Text under study -

🟣 Agentic Productivity System with MCP

Cognitive executive assistant with persistent memory, multimodal processing, and sub-agent orchestration via MCP Protocol.

📋 Overview

Mira is an AI-based orchestrator that centralizes Google Workspace services (Calendar, Tasks, Gmail) and financial management into a conversational interface on Telegram. The system implements a cognitive architecture inspired by the human memory model, featuring sensory processing, short-term memory, and consolidation into long-term memory.

Key Capabilities

🧠 Cognitive Architecture: Clear separation between sensory, short-term, and long-term memory.
🎙️ Multimodal: Processes text, audio, images, and documents via Google Gemini 2.0.
🔒 Guardrails: Detection of NSFW content and jailbreak attempts.
🔧 MCP Protocol: Specialized sub-agents for specific tasks.
📊 RAG System: Retrieval-Augmented Generation with Supabase Vector Store.
⚡ Smart Buffer: Message aggregation for conversational context preservation.

🏗️ System Architecture

High-Level Overview

graph TB
    subgraph "Input Layer"
        TG[Telegram Bot]
        USER[User]
    end
    
    subgraph "Sensory Processing"
        SWITCH{Content Type}
        AUDIO[Audio Transcription]
        IMAGE[Image Analysis]
        DOC[Document Analysis]
        TEXT[Text Input]
        GR[Guardrails<br/>NSFW + Jailbreak]
    end
    
    subgraph "Sensory Memory"
        BUFFER[(Message Buffer<br/>PostgreSQL)]
        WAIT[Wait 3s]
        AGG[Message Aggregator]
    end
    
    subgraph "Cognitive Layer"

The task -
According to the page on the agentic productivity system, which model does Mira use to process text, audio, images, and documents?

(Stored items)
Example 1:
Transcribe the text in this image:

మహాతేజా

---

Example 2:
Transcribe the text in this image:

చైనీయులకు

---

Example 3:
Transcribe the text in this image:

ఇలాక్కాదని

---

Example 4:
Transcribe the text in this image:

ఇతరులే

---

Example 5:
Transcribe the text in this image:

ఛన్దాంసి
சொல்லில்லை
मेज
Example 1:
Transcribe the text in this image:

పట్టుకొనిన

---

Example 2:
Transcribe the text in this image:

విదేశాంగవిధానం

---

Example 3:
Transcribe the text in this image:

Task result -
Google Gemini 2.0